- [Your objective] Everything from the first line of the records below through the line containing "Tuiles terre cuite" is to be retyped exactly; leave out the rest.

- [Extracted records]

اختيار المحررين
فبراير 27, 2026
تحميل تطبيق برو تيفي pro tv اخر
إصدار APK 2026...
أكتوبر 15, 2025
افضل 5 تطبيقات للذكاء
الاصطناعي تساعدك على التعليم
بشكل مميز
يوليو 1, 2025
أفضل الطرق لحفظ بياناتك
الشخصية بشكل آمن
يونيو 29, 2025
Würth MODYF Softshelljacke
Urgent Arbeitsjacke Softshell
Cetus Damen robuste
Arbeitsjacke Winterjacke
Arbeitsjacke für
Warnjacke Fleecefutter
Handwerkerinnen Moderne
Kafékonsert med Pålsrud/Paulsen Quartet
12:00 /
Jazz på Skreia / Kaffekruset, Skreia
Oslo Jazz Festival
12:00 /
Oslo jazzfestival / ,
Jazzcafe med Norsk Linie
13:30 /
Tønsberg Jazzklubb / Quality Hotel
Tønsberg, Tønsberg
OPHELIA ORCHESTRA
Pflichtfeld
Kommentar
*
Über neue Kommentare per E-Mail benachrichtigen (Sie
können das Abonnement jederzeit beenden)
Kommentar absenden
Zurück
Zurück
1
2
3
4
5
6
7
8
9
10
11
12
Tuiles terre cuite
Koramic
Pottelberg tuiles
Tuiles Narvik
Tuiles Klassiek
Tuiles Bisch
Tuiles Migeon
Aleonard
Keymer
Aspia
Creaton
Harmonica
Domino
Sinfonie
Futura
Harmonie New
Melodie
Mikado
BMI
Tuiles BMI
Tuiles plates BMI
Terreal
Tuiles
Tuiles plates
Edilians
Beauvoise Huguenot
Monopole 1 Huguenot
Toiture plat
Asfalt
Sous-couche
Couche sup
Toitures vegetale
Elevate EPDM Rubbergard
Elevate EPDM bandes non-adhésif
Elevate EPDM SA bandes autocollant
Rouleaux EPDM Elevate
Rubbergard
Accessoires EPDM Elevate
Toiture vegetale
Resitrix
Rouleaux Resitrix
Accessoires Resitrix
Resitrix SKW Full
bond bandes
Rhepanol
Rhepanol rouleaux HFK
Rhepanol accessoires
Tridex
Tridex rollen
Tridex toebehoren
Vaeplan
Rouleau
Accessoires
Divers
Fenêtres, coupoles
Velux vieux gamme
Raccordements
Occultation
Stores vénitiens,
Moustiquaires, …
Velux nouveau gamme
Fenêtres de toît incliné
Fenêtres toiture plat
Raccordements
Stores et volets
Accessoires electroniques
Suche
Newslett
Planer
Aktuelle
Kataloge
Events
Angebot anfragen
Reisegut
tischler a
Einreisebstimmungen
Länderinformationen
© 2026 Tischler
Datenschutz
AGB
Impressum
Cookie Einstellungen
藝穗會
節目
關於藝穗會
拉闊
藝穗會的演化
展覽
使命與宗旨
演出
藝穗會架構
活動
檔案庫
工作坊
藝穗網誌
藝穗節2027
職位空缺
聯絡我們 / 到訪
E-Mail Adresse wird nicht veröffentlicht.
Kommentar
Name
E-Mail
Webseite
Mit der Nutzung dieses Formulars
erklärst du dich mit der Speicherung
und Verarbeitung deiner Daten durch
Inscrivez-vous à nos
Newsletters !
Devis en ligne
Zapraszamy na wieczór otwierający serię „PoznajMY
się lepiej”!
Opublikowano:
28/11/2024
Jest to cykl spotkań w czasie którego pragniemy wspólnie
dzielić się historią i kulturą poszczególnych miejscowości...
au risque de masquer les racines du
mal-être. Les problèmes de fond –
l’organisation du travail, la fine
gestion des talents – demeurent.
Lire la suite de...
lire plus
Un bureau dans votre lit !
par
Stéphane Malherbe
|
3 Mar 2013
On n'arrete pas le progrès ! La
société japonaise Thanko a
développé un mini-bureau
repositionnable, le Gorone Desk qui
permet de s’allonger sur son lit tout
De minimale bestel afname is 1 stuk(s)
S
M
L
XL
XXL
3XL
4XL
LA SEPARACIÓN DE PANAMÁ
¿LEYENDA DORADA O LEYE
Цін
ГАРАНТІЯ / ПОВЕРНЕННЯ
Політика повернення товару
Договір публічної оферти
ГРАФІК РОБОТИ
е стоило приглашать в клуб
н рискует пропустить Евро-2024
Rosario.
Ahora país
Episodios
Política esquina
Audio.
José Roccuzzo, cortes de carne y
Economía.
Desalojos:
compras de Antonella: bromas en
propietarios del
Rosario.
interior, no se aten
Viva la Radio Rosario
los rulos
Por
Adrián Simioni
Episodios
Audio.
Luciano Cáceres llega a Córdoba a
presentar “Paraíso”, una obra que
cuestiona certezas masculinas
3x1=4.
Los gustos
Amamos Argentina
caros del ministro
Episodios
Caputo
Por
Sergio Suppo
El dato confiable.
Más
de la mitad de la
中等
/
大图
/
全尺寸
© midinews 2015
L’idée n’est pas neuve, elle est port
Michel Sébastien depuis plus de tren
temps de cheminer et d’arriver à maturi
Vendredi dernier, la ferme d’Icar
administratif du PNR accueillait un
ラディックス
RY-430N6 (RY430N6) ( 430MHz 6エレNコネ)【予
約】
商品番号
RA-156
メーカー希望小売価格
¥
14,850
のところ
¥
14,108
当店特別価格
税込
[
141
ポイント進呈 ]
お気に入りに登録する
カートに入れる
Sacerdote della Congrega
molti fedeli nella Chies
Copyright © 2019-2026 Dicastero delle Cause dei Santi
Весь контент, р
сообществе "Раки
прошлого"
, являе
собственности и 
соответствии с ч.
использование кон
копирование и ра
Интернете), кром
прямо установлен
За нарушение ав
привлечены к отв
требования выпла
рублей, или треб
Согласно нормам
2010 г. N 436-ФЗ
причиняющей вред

- [Result for this exercise]
اختيار المحررين
فبراير 27, 2026
تحميل تطبيق برو تيفي pro tv اخر
إصدار APK 2026...
أكتوبر 15, 2025
افضل 5 تطبيقات للذكاء
الاصطناعي تساعدك على التعليم
بشكل مميز
يوليو 1, 2025
أفضل الطرق لحفظ بياناتك
الشخصية بشكل آمن
يونيو 29, 2025
Würth MODYF Softshelljacke
Urgent Arbeitsjacke Softshell
Cetus Damen robuste
Arbeitsjacke Winterjacke
Arbeitsjacke für
Warnjacke Fleecefutter
Handwerkerinnen Moderne
Kafékonsert med Pålsrud/Paulsen Quartet
12:00 /
Jazz på Skreia / Kaffekruset, Skreia
Oslo Jazz Festival
12:00 /
Oslo jazzfestival / ,
Jazzcafe med Norsk Linie
13:30 /
Tønsberg Jazzklubb / Quality Hotel
Tønsberg, Tønsberg
OPHELIA ORCHESTRA
Pflichtfeld
Kommentar
*
Über neue Kommentare per E-Mail benachrichtigen (Sie
können das Abonnement jederzeit beenden)
Kommentar absenden
Zurück
Zurück
1
2
3
4
5
6
7
8
9
10
11
12
Tuiles terre cuite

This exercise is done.